**ESTRATTO SELEZIONATO:**
┌────────

Ecologia

Fibre di plastica nello stomaco degli animali nella Fossa delle Marianne

Gli animali che vivono nelle profondità oceaniche mangiano plastica: non c'è più alcun luogo del pianeta libero dai rifiuti umani.

Uno studio condotto da ricercatori dell'Università di Newcastle denuncia che i crostacei che vivono sui fondali della Fossa delle Marianne e in altre profondità oceaniche hanno ingoiato fibre artificiali, "plastiche". Lo si è scoperto grazie ai robot sottomarini scesi a 10.000 metri di profondità e oltre per realizzare le riprese per la nuova serie televisiva della BBC, Blue Planet II, e catturare alcuni esemplari per studiarli.

Ovunque nel mondo. Nello stomaco di alcuni crostacei portati in superficie sono state trovate fibre di nylon, polietilene e polivinile, e anche fibre ottenute da cellulosa, come rayon e lyocell.

Una fibra di plastica estratta dallo stomaco di un organismo della Fossa delle Marianne. © BBC

Spiega Alan Jamieson, coordinatore delle operazioni, che «i risultati sono stati immediati e sorprendenti: lo studio dimostra che microfibre artificiali sono giunte in un ecosistema popolato da specie che ancora oggi conosciamo poco e di cui abbiamo dati molto limitati su come erano prima della contaminazione. A questo punto», sottolinea il ricercatore, «è quasi certo che non esistano ecosistemi marini che non siano stati in qualche modo contaminati e influenzati da detriti di origine antropica», ossia prodotti dalle attività umane.

Lo studio non si limita alla Fossa delle Marianne: analoghi risultati vengono dalle aree più profonde di tutto il Pacifico, dal Giappone al Perù, fino a Vanuatu (le ex Nuove Ebridi, Pacifico del sud). Gli esemplari catturati arrivano da profondità che vanno da 6.000 metri fino ai 10.890 metri delle Marianne.

Un appello provocatorio: il Great Pacific Garbage Patch, l'isola di plastica del Pacifico, diventi uno Stato sovrano, con questa bandiera. © Mario Kerkstra/Plastic Oceans/LadBible

Più plastica che pesce. Corpi estranei sono stati rinvenuti nel 50 per cento degli esemplari portati in superficie dai fondali in prossimità di Vanuatu, e in tutti (100%!) gli esemplari prelevati nella Fossa delle Marianne.

Gli organismi che vivono nelle profondità degli oceani banchettano con tutto ciò che arriva sul fondo - incapaci di distinguere il commestibile (tipicamente, organismi morti e parti in decomposizione) da quello che non lo è. Poiché la maggior parte delle fibre sintetiche rimane per lungo tempo sul fondo, prima o poi finisce nei loro stomaci.

Secondo le stime negli oceani vi sarebbero 300 milioni di tonnellate di plastiche e microplastiche - oltre 5.000 miliardi di frammenti: di questi, 250.000 tonnellate galleggia in superficie e va ad alimentare isole di plastica (garbage patch), mentre il resto è in profondità. Se non si interviene seriamente - avvisano gli scienziati - entro il 2050 il "peso" della plastica negli oceani sarà superiore a quello dei pesci.

└────────

**COSA SERVE:**
Ripeti parola per parola il passo dell'articolo sulla plastica nella Fossa delle Marianne che comincia con "Più plastica che" e prosegue fino a "nei loro stomaci.".

**DATI FORNITI:**
┌────────

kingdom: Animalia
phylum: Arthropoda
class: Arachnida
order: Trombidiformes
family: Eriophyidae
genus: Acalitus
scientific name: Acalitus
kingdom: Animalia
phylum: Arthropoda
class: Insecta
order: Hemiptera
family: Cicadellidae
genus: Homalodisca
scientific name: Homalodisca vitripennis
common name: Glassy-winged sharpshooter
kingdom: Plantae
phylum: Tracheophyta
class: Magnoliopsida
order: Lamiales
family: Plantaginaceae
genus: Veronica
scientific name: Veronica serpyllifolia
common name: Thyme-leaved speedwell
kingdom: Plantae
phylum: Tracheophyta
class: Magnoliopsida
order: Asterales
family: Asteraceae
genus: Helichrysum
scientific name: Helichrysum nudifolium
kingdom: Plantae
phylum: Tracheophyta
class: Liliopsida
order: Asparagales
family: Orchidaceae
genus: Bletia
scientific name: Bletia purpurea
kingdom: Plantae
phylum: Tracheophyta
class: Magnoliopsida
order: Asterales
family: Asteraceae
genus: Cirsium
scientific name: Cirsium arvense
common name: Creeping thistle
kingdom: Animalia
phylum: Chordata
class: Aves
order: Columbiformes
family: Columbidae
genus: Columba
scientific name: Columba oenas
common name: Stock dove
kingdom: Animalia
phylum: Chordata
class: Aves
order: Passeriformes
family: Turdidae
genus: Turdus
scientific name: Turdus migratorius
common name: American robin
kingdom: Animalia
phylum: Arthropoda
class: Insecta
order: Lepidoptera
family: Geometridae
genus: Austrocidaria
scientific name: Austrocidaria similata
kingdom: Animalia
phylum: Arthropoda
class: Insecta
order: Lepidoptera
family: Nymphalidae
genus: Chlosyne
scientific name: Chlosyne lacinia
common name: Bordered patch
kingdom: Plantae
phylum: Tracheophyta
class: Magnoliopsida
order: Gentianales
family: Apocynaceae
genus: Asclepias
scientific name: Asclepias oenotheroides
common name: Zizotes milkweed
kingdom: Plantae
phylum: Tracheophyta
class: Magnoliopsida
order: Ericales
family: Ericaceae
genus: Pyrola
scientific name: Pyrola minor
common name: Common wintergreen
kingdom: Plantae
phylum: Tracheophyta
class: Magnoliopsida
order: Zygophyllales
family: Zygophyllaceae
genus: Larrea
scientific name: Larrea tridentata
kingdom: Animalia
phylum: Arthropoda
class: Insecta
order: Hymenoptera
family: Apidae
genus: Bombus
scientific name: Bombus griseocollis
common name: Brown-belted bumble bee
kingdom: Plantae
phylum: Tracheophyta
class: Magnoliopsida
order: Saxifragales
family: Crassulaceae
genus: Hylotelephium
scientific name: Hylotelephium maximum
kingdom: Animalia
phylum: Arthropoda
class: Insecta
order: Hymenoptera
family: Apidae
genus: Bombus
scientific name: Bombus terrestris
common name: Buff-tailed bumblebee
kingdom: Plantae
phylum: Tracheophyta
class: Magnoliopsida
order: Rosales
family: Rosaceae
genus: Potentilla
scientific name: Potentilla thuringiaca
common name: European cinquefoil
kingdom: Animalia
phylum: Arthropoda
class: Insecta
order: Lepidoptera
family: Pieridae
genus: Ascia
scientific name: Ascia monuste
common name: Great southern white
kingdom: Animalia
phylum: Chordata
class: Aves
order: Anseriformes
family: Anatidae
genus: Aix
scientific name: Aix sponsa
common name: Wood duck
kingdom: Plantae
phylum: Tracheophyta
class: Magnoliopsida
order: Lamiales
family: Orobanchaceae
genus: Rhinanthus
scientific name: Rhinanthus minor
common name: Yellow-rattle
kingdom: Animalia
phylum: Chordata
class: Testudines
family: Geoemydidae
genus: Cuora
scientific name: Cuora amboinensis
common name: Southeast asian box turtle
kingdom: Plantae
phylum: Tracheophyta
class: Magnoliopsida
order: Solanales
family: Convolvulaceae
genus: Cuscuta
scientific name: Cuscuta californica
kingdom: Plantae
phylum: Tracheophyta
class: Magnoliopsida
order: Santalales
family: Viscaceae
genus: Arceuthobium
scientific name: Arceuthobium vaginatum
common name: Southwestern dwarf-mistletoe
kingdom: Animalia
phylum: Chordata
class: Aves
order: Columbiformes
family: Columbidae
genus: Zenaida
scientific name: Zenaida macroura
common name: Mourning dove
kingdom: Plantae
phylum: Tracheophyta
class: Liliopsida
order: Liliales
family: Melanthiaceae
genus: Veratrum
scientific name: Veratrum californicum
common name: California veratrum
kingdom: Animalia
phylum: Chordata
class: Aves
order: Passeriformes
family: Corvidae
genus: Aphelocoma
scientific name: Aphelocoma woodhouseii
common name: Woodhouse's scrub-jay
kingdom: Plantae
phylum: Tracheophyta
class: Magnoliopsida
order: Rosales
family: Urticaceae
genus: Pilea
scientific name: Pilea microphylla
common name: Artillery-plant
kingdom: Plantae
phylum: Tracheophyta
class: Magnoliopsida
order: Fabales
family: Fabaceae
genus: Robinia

└────────

**RISPOSTA:**
Più plastica che pesce. Corpi estranei sono stati rinvenuti nel 50 per cento degli esemplari portati in superficie dai fondali in prossimità di Vanuatu, e in tutti (100%!) gli esemplari prelevati nella Fossa delle Marianne.

Gli organismi che vivono nelle profondità degli oceani banchettano con tutto ciò che arriva sul fondo - incapaci di distinguere il commestibile (tipicamente, organismi morti e parti in decomposizione) da quello che non lo è. Poiché la maggior parte delle fibre sintetiche rimane per lungo tempo sul fondo, prima o poi finisce nei loro stomaci.